Türkiye’nin istihbarat teşkilatları
İstihbarat teşkilatlarının Türkiye’yi yönetenlere günümüz ve geleceğe yönelik, olması muhtemel gelişmelerle ilgili stratejik değerlendirmeler sunması, ülke güvenliği, istihbarata karşı koyma, yıkıcı/bölücü ve anayasal düzene yönelik faaliyetleri tespit ve kontrol edecek istihbarat üretmesi gerekir. Üretilen istihbaratın sadece güvenlik değil aynı zamanda ekonomi, sağlık, ticaret, tarım, hayvancılık vb. hayatın tüm alanlarını kapsaması gerekmektedir. Yani istihbarat teşkilatları devlet ve devletin kurumlarıyla birlikte özel sektöre de hizmet vermek durumundadır. Yani istihbarat teşkilatları ülkenin her alanında, kamu ve özel sektör yöneticilerinin kendi alanları ile ilgili olarak ihtiyaç duyduğu istihbaratı üretmek zorundadır.
Bugün bu noktada mıyız? Bu ihtiyaca cevap verildiğini düşünebiliyor muyuz? Bu sorulara cevabımız her halde hayırdır. Peki istihbarat teşkilatlarımızı yeniden yapılandırıyor muyuz? Bu soruya da cevabımız hayır olacaktır. Zaman zaman bu konuda çalışmalar yapıldığı haberlerini görüyoruz ancak ne yapıldığını net olarak bilmiyoruz.
Türkiye’de MİT’i esas alan bir teşkilatlanma yapıldığı gözleniyor. Bütün istihbaratın MİT bünyesinde toplanması hedefi istihbarat üretilememesine neden olur. Zaten bunun sonuçlarını geçmişte de günümüzde de gördük/görüyoruz. Bütün bunları bile bile bütün istihbaratı nasıl tek bir kurumda toplamayı düşünüyoruz. Bunu anlayabilmek mümkün değil.

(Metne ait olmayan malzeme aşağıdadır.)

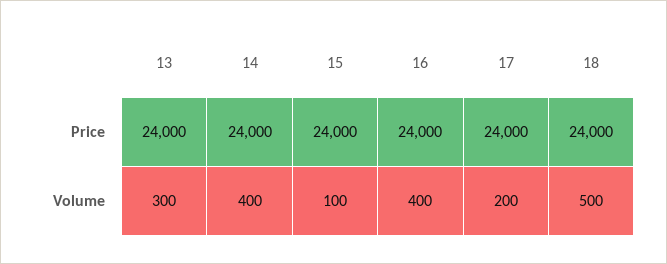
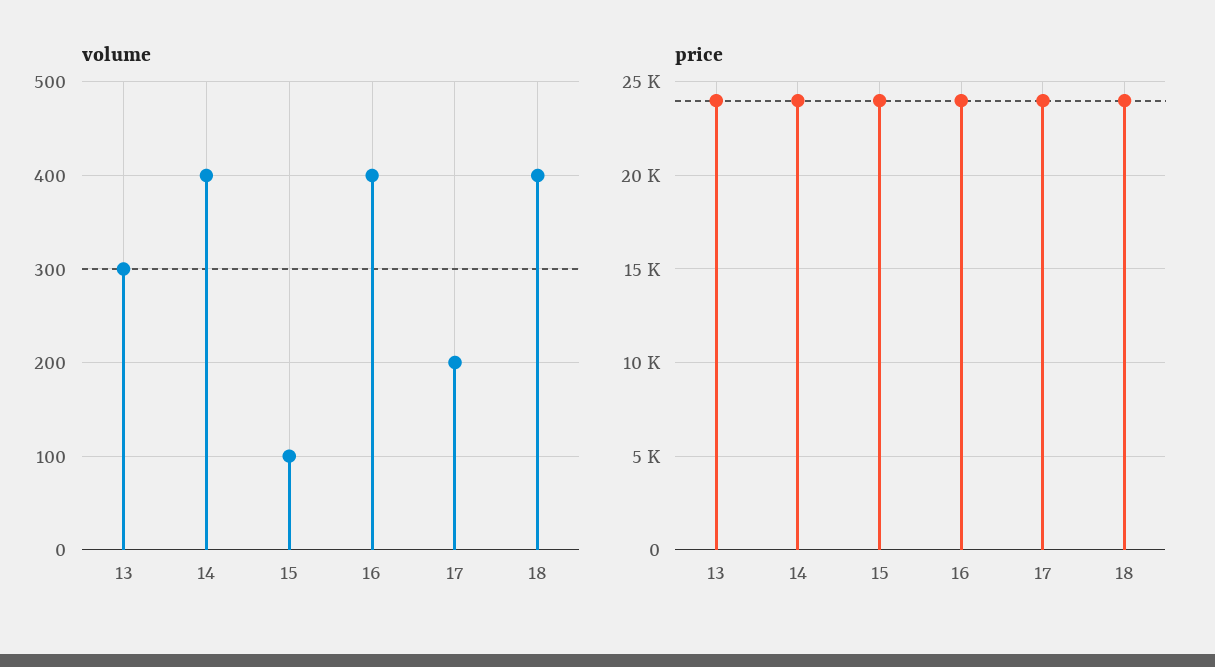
  {
    "Price": {
      "13": 24000,
      "14": 24000,
      "15": 24000,
      "16": 24000,
      "17": 24000,
      "18": 24000
    },
    "Volume": {
      "13": 300,
      "14": 400,
      "15": 100,
      "16": 400,
      "17": 200,
-     "18": 500
+     "18": 400
    }
  }

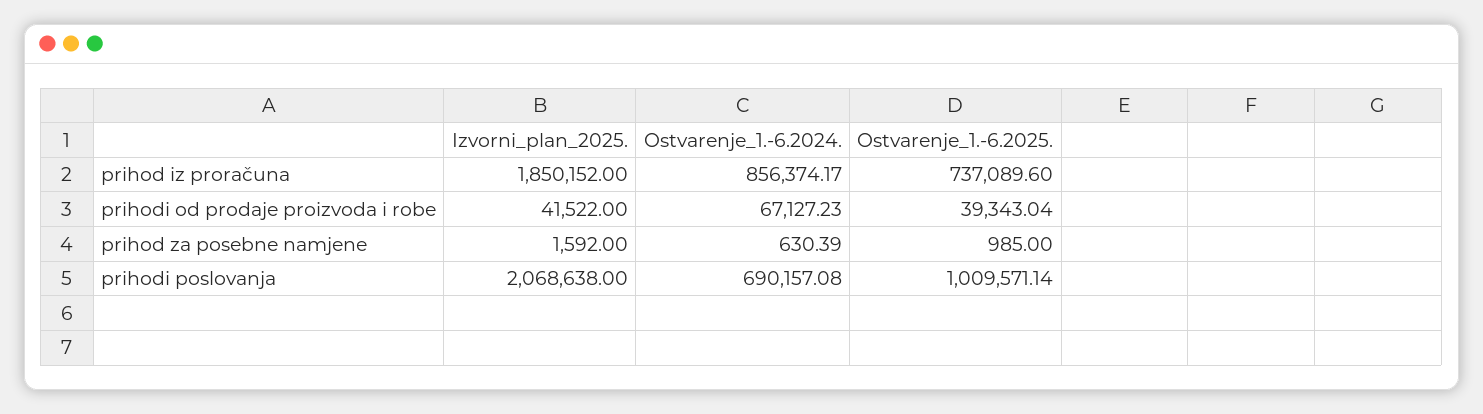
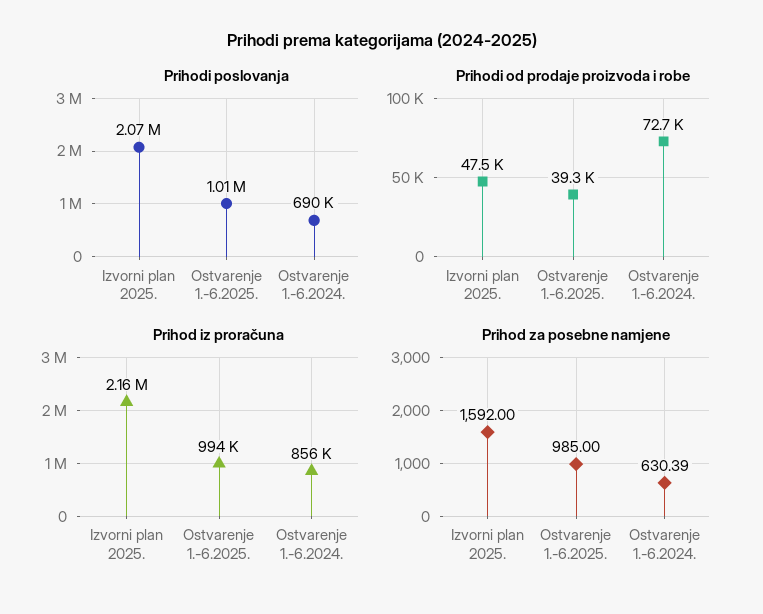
  {
    "prihod iz proračuna": {
-     "Izvorni_plan_2025.": 1850152,
+     "Izvorni_plan_2025.": 2160000,
      "Ostvarenje_1.-6.2024.": 856374.17,
-     "Ostvarenje_1.-6.2025.": 737089.6
+     "Ostvarenje_1.-6.2025.": 994000
    },
    "prihodi od prodaje proizvoda i robe": {
-     "Izvorni_plan_2025.": 41522,
+     "Izvorni_plan_2025.": 47500,
-     "Ostvarenje_1.-6.2024.": 67127.23,
+     "Ostvarenje_1.-6.2024.": 72700,
      "Ostvarenje_1.-6.2025.": 39343.04
    },
    "prihod za posebne namjene": {
      "Izvorni_plan_2025.": 1592,
      "Ostvarenje_1.-6.2024.": 630.39,
      "Ostvarenje_1.-6.2025.": 985
    },
    "prihodi poslovanja": {
      "Izvorni_plan_2025.": 2068638,
      "Ostvarenje_1.-6.2024.": 690157.08,
      "Ostvarenje_1.-6.2025.": 1009571.14
    }
  }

Peki nasıl bir örgütlenme yapılmalı istihbaratta? Öncelikle iç ve dış istihbarat ayrılmalı. MİT kanunun değiştirilerek MİT sadece dış istihbaratta sorumlu olmalı ve insan istihbaratı üzerine odaklanmalıdır. Dünya ve bölgedeki muhtemel gelişmeler konusunda istihbarat üretmelidir. MİT diğer ülkelerin dış istihbarat teşkilatları gibi belli konuda uzmanlaşmalıdır. Her çorbaya maydanoz olacak bir teşkilatın görevini başarmasının mümkün olmadığı/olamayacağı açıktır.
Ayrı bir iç istihbarat teşkilatı tesis edilmelidir. Bu teşkilat da insan istihbaratı üzerinde yoğunlaşmalıdır. İstihbarata karşı koyma ve güvenlik istihbaratı bu örgüt tarafından yapılmalı ve yürütmenin başına bağlanmalıdır aynen MİT de olduğu gibi.
Sinyal istihbaratı tek bir teşkilatta toplanmalı ve ayrı bir sinyal istihbaratı başkanlığı tesis edilmelidir. Bu başkanlık diğer ülkelerde ki dinlemeleri icra edeceği için MSB’lığına bağlanmalıdır.
Askeri istihbarat mutlaka yeniden yapılandırılmalı ve doğrudan MSB’lığına bağlanmalıdır. Hem nicelik hem de nicelik olarak mutlaka yeniden yapılandırılmalıdır.
Ayrı bir uydu ve görüntü istihbarat teşkilatı tesis edilmeli ve bu da doğrudan MSB’lığına bağlanmalıdır.
Tabii her bakanlığın ve kurumun kendi faaliyetleri ile ilgili ve iç denetimi ile ilgili istihbarat birimleri tesis edilmelidir. Jandarma ve emniyet istihbaratı da bunlara dahildir.
Bütün bu istihbarat teşkilatlarının faaliyetlerini koordine edecek bir başkanı ve bir koordinasyon kurulu oluşturulmalıdır.
Bu teşkilatlarda görev yapan personel rotasyona tabi tutulmalı ve teşkilatlar arasında karşılıklı personel değişimi / görevlendirilmesi yapılmalıdır. Ayrıca ortak bir bilgi / duyum / istihbarat havuzu oluşturulmalı hem ham bilgi, haber ve duyumlar hem de üretilmiş istihbarat bu havuza atılarak bütün istihbarat teşkilatların faydalanması sağlanmalıdır.
Tabii bu istihbarat teşkilatlarının merkez teşkilatlarının yanında, taşra ve alandaki faaliyetlerini yürütecek teşkilatları da tesis edilmeli, işe alma, eğitim ve öğretim sistemleri konusunda da aralarında işbirliği/koordinasyonu sağlanmalıdır.